Start of Block
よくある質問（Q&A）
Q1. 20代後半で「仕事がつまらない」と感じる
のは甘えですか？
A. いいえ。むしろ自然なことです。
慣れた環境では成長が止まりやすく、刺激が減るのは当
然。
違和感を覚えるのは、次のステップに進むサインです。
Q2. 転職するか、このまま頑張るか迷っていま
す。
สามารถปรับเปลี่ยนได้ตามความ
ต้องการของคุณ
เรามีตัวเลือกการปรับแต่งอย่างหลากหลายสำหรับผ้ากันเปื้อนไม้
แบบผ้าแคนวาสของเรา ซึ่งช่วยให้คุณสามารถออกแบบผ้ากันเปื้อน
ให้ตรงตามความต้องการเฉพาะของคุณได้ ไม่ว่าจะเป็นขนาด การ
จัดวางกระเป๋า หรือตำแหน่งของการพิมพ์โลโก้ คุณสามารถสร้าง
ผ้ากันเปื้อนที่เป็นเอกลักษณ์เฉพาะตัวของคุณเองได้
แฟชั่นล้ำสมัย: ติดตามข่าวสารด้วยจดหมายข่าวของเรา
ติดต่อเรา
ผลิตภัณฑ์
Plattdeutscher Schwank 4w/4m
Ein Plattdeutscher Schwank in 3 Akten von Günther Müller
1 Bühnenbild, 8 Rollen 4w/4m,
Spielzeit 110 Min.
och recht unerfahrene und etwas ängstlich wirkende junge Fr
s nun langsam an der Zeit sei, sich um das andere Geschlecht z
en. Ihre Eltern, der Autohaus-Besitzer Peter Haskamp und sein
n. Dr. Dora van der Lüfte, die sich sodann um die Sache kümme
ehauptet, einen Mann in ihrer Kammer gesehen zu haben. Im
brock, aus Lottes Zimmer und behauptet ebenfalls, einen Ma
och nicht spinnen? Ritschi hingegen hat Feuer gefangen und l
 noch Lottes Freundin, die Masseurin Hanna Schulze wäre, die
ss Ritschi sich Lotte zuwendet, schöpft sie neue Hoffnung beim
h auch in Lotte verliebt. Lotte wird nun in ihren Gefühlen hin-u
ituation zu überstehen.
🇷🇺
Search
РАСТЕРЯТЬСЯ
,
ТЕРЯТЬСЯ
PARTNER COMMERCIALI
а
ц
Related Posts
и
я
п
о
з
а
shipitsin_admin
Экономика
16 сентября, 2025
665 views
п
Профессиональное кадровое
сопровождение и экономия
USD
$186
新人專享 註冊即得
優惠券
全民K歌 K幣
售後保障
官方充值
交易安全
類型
End of Block
◆ EXERCISE AIM: Wherever the word "einen" appears in the listing above, copy that line.

◆ FINISHED TASK:
ehauptet, einen Mann in ihrer Kammer gesehen zu haben. Im
brock, aus Lottes Zimmer und behauptet ebenfalls, einen Ma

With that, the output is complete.